Dès janvier, les fonds propres des banques seront calculés selon de nouveaux standards. Le Conseil fédéral a adopté mercredi l'ordonnance sur les fonds propres, quelque peu retouchée après la consultation.

Le Conseil fédéral a ainsi accepté de prolonger le délai transitoire à 1 an après l'entrée en vigueur de l'ordonnance.

La modification législative vise à mettre en œuvre deux compléments du dispositif international de Bâle III. Elle a pour but de mieux adapter les fonds propres des banques aux risques de crédit. Mise au point en 2015 par un groupe de travail, cette révision a été testée par plusieurs établissements financiers. Elle a aussi fait l'objet d'une étude d'impact menée par la Finma.

Concrètement, la couverture en fonds propres des dérivés sera calculée différemment. La méthode de calcul actuelle n'est appliquée par aucune banque car elle ne distingue pas les opérations sur dérivés garanties de celles qui ne le sont pas. Elle ne permet pas de saisir de manière satisfaisante les volatilités observées dans le contexte de la crise financière. Des règles provisoires avaient déjà été fixées début 2013.

La couverture des fonds propres, au niveau des investissements des instituts bancaires dans des fonds, sera, par ailleurs, améliorée et davantage harmonisée sur le plan international. Il sera plus difficile de contourner le système.

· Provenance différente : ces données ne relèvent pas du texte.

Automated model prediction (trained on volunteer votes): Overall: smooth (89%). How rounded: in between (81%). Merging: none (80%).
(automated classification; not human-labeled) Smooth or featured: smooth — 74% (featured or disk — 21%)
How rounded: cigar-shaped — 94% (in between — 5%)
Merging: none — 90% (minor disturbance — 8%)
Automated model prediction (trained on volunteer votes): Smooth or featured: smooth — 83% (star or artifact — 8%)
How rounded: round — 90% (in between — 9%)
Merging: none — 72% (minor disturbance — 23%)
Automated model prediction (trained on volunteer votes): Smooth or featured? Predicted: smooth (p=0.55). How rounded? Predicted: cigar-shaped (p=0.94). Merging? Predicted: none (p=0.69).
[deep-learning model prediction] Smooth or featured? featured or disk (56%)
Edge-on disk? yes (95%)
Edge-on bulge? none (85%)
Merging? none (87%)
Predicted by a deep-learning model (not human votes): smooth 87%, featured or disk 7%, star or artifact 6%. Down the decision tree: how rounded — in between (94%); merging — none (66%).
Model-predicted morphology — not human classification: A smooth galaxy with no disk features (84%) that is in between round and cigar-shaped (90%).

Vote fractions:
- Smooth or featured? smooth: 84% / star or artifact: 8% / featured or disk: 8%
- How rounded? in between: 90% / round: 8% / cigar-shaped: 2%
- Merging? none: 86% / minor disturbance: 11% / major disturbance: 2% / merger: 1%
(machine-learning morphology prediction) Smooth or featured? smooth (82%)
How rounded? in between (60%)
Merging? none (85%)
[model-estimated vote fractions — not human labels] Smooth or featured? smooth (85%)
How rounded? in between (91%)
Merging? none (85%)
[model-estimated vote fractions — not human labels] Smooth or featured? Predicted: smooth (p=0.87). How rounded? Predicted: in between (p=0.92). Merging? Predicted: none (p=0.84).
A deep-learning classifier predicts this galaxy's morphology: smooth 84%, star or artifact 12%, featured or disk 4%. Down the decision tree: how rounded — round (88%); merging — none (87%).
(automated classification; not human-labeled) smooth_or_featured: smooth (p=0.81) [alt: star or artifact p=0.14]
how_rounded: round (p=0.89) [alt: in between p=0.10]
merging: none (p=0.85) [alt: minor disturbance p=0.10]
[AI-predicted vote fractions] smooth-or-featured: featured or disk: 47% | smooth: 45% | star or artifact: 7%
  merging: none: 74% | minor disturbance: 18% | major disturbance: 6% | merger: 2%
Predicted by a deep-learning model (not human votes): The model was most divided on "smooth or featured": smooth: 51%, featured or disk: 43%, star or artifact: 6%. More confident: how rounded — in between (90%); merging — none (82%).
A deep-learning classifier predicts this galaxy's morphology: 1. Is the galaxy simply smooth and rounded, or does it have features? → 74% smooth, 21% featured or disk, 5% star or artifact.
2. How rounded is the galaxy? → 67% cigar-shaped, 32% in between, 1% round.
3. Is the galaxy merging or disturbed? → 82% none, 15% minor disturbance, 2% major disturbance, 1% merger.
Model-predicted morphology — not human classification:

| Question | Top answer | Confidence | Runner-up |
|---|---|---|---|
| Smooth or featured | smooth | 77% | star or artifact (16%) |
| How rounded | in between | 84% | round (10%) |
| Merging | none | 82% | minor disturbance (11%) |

Enfin, en ce qui concerne les titrisations, les nouvelles règles visent à corriger l'utilisation trop mécanique de notations externes, qui se traduisent par des dotations en fonds propres souvent insuffisantes ou au contraire trop importantes.

Etant donné que les petites banques représentent 90% des établissements actifs en Suisse, la Finma propose une approche simplifiée pour elles. Après les critiques émises en consultation, le Conseil fédéral a décidé d'assouplir l'application.

Les banques de catégorie 3, comme par exemple la Raiffeisen, pourront aussi bénéficier de cette approche simplifiée pour autant que leurs activités dans les produits dérivés et les investissements en fonds soient négligeables. Les autres instituts financiers, au nombre de 35 environ, devront, quant à eux, appliquer sans restriction les standards internationaux. - (awp)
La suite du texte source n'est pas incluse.